[18] Tριβόλος—a corn-drag, consisting of a thick and ponderous wooden board, armed underneath with pieces of iron, or sharp flints, and drawn over the corn by a yoke of oxen, either the driver or a heavy weight being placed upon it, for the purpose of separating the grain and cutting the straw.—Dict. of Greek and Rom. Antiq. See Virg.
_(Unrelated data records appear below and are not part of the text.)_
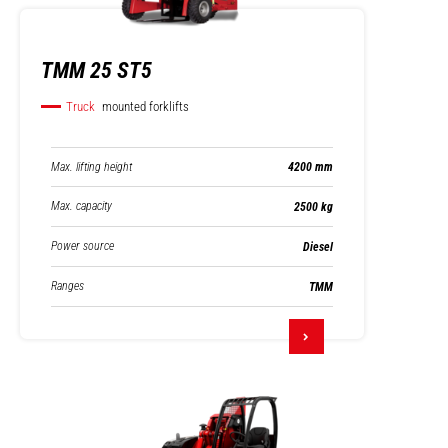
TMM 25 ST5
Truck
mounted forklifts
Max. lifting height
4200 mm
Max. capacity
2500 kg
Power source
Diesel
Ranges
TMM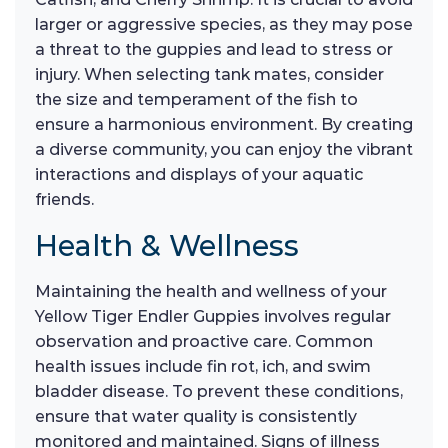
larger or aggressive species, as they may pose
a threat to the guppies and lead to stress or
injury. When selecting tank mates, consider
the size and temperament of the fish to
ensure a harmonious environment. By creating
a diverse community, you can enjoy the vibrant
interactions and displays of your aquatic
friends.
Health & Wellness
Maintaining the health and wellness of your
Yellow Tiger Endler Guppies involves regular
observation and proactive care. Common
health issues include fin rot, ich, and swim
bladder disease. To prevent these conditions,
ensure that water quality is consistently
monitored and maintained. Signs of illness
Georg. i. 164.

[19] μνᾶσθαι νυμφιόν—the verb μναόμαι is properly employed only with reference to the woman, signifying to woo to wife.

[20] Lamon appears to have been the ἐπίρoπos, or bailiff upon his master's estate.

[21] Ταρσοὶ—flat wicker baskets for making and stowing away cheeses.

"Ταρσοὶ μὲν τυρῶν βρῖθον."—Odyss. ix. 219.

.... "His strainers hung with cheese
Distended."...—Cowper.

"Ταρσοὶ δ' ὑπερσχθἐες αἰεὶ."—Theoc. Idyll. 37.

"My cheeses fail not in their hurdled row."—Chapman.

A passage in Ovid illustrates the process of cheese-making:—

.... "Veluti concretum vimine querno
Lac solet; utve liquor rari sub pondere cribri
Manat, et exprimitur per densa foramina spissus."